*Required action:* The data must be reproduced verbatim; images are to be omitted.

----

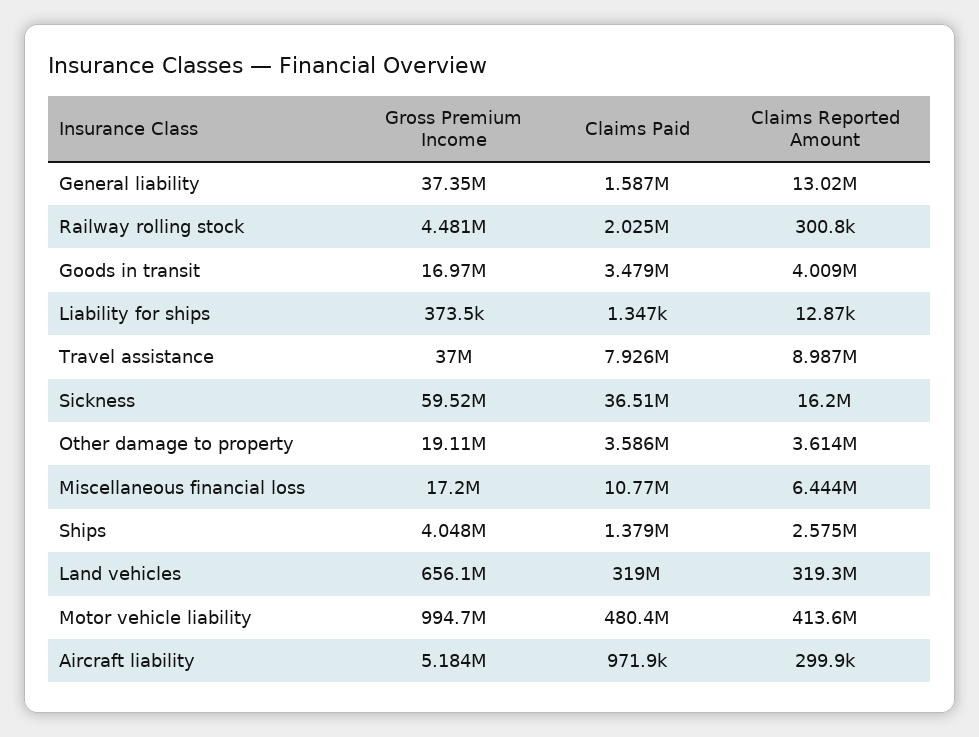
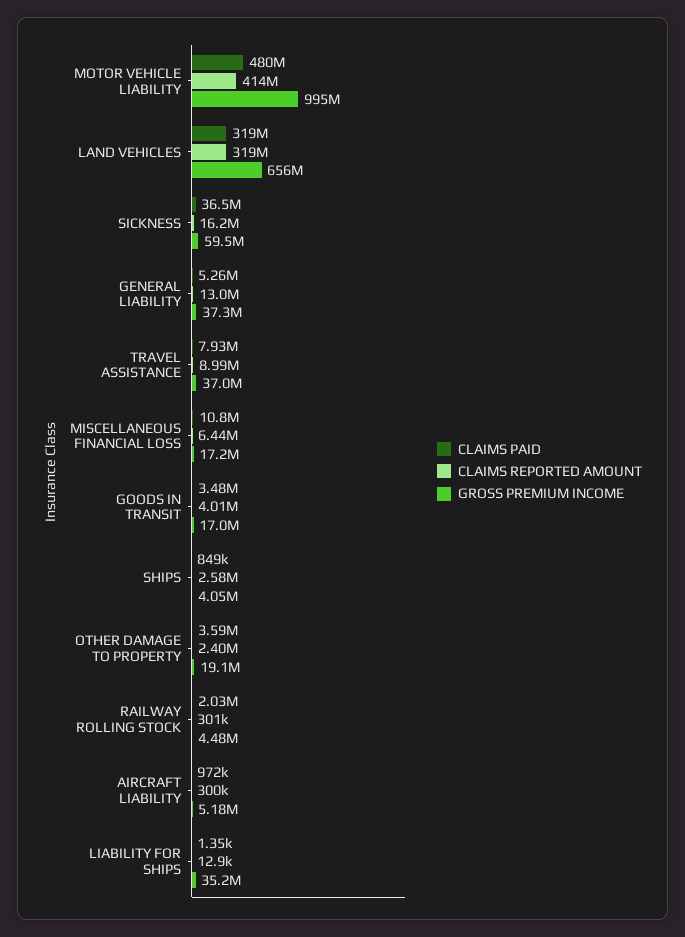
  {
    "Gross Premium Income": {
      "General liability": 37350000,
      "Railway rolling stock": 4481000,
      "Goods in transit": 16970000,
-     "Liability for ships": 373500,
+     "Liability for ships": 35200000,
      "Travel assistance": 37000000,
      "Sickness": 59520000,
      "Other damage to property": 19110000,
      "Miscellaneous financial loss": 17200000,
      "Ships": 4048000,
      "Land vehicles": 656100000,
      "Motor vehicle liability": 994700000,
      "Aircraft liability": 5184000
    },
    "Claims Paid": {
-     "General liability": 1587000,
+     "General liability": 5260000,
      "Railway rolling stock": 2025000,
      "Goods in transit": 3479000,
      "Liability for ships": 1347,
      "Travel assistance": 7926000,
      "Sickness": 36510000,
      "Other damage to property": 3586000,
      "Miscellaneous financial loss": 10770000,
-     "Ships": 1379000,
+     "Ships": 849000,
      "Land vehicles": 319000000,
      "Motor vehicle liability": 480400000,
      "Aircraft liability": 971900
    },
    "Claims Reported Amount": {
      "General liability": 13020000,
      "Railway rolling stock": 300800,
      "Goods in transit": 4009000,
      "Liability for ships": 12870,
      "Travel assistance": 8987000,
      "Sickness": 16200000,
-     "Other damage to property": 3614000,
+     "Other damage to property": 2400000,
      "Miscellaneous financial loss": 6444000,
      "Ships": 2575000,
      "Land vehicles": 319300000,
      "Motor vehicle liability": 413600000,
      "Aircraft liability": 299900
    }
  }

----

*Worked solution:*
  {
    "Gross Premium Income": {
      "General liability": 37350000,
      "Railway rolling stock": 4481000,
      "Goods in transit": 16970000,
-     "Liability for ships": 373500,
+     "Liability for ships": 35200000,
      "Travel assistance": 37000000,
      "Sickness": 59520000,
      "Other damage to property": 19110000,
      "Miscellaneous financial loss": 17200000,
      "Ships": 4048000,
      "Land vehicles": 656100000,
      "Motor vehicle liability": 994700000,
      "Aircraft liability": 5184000
    },
    "Claims Paid": {
-     "General liability": 1587000,
+     "General liability": 5260000,
      "Railway rolling stock": 2025000,
      "Goods in transit": 3479000,
      "Liability for ships": 1347,
      "Travel assistance": 7926000,
      "Sickness": 36510000,
      "Other damage to property": 3586000,
      "Miscellaneous financial loss": 10770000,
-     "Ships": 1379000,
+     "Ships": 849000,
      "Land vehicles": 319000000,
      "Motor vehicle liability": 480400000,
      "Aircraft liability": 971900
    },
    "Claims Reported Amount": {
      "General liability": 13020000,
      "Railway rolling stock": 300800,
      "Goods in transit": 4009000,
      "Liability for ships": 12870,
      "Travel assistance": 8987000,
      "Sickness": 16200000,
-     "Other damage to property": 3614000,
+     "Other damage to property": 2400000,
      "Miscellaneous financial loss": 6444000,
      "Ships": 2575000,
      "Land vehicles": 319300000,
      "Motor vehicle liability": 413600000,
      "Aircraft liability": 299900
    }
  }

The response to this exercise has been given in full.